- WHAT YOU HAVE TO DO -
The pictures must be left out, while the rest of the data is copied exactly.

- COLLECTED DATA -
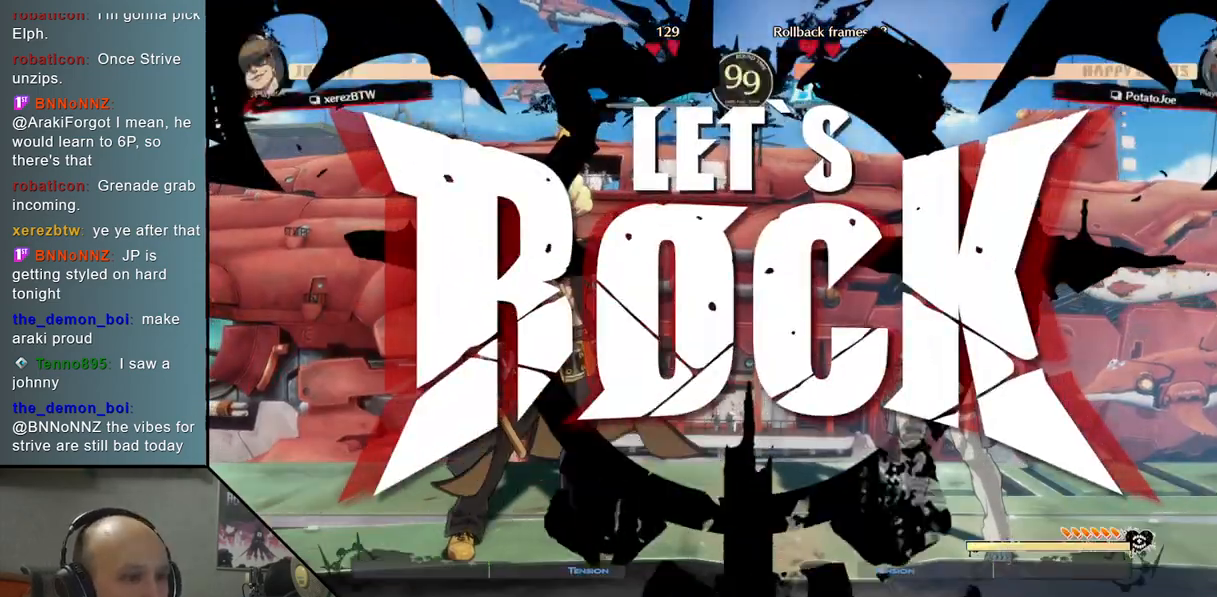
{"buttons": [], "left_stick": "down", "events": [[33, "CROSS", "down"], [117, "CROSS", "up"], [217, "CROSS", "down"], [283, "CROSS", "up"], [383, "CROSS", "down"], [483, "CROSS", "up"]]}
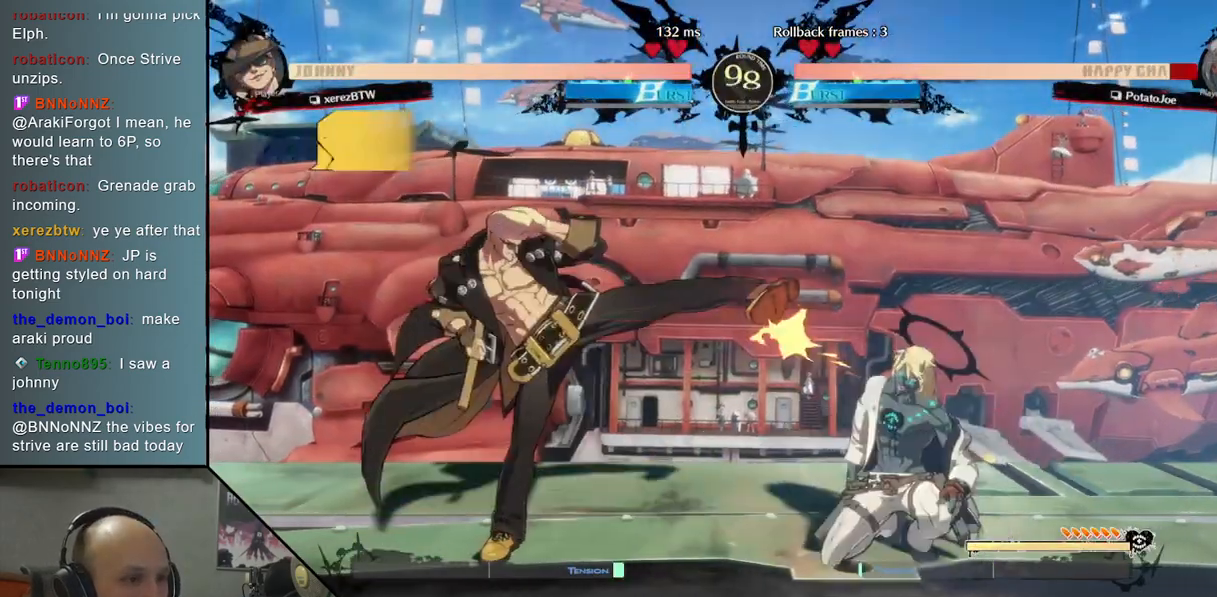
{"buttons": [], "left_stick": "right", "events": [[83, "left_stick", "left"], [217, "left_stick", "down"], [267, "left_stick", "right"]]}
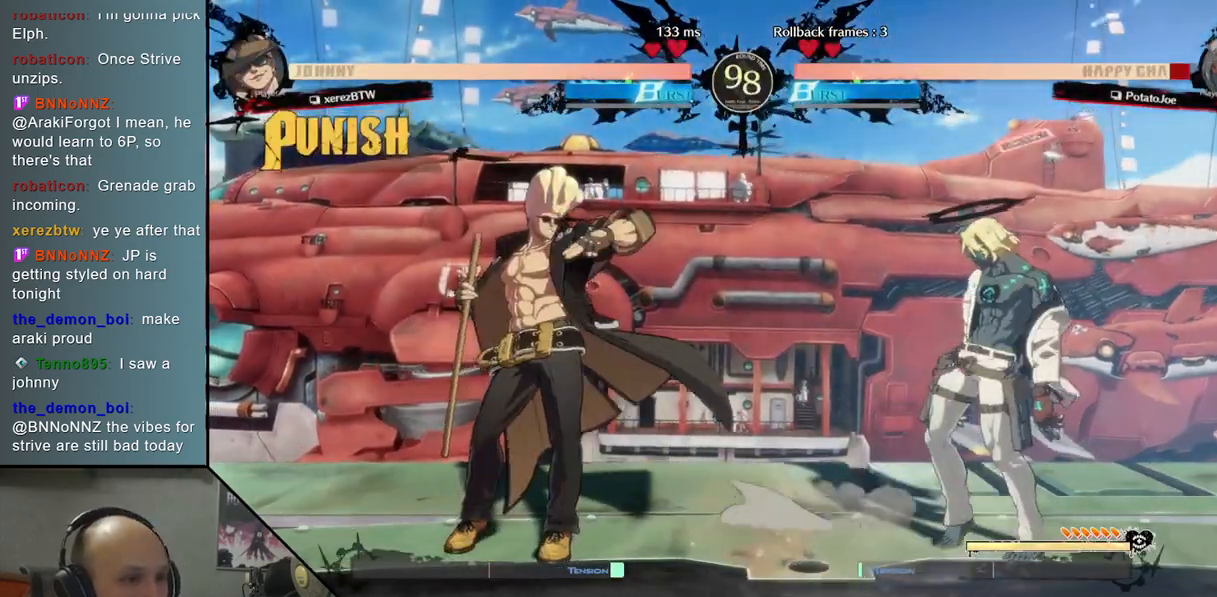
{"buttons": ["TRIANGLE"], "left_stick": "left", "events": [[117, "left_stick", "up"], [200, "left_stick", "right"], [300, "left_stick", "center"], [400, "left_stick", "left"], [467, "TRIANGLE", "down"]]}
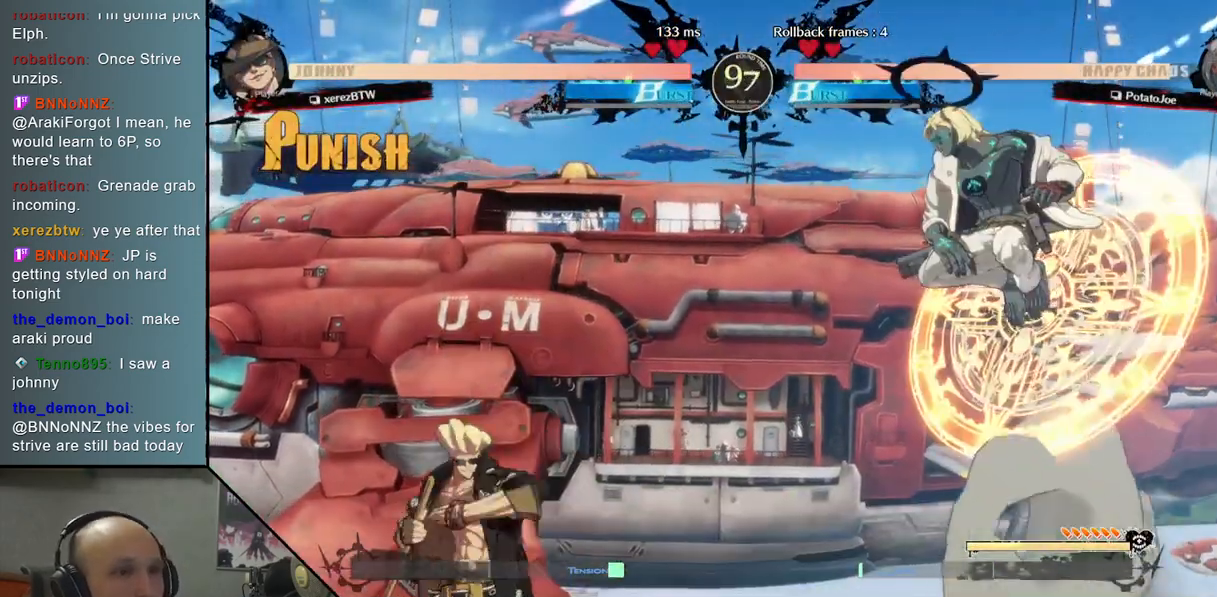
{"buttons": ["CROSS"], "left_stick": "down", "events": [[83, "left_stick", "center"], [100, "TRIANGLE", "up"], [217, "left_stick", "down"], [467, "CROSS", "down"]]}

- PROBLEM SOLUTION -
{"buttons": [], "left_stick": "down", "events": [[33, "CROSS", "down"], [117, "CROSS", "up"], [217, "CROSS", "down"], [283, "CROSS", "up"], [383, "CROSS", "down"], [483, "CROSS", "up"]]}
{"buttons": [], "left_stick": "right", "events": [[83, "left_stick", "left"], [217, "left_stick", "down"], [267, "left_stick", "right"]]}
{"buttons": ["TRIANGLE"], "left_stick": "left", "events": [[117, "left_stick", "up"], [200, "left_stick", "right"], [300, "left_stick", "center"], [400, "left_stick", "left"], [467, "TRIANGLE", "down"]]}
{"buttons": ["CROSS"], "left_stick": "down", "events": [[83, "left_stick", "center"], [100, "TRIANGLE", "up"], [217, "left_stick", "down"], [467, "CROSS", "down"]]}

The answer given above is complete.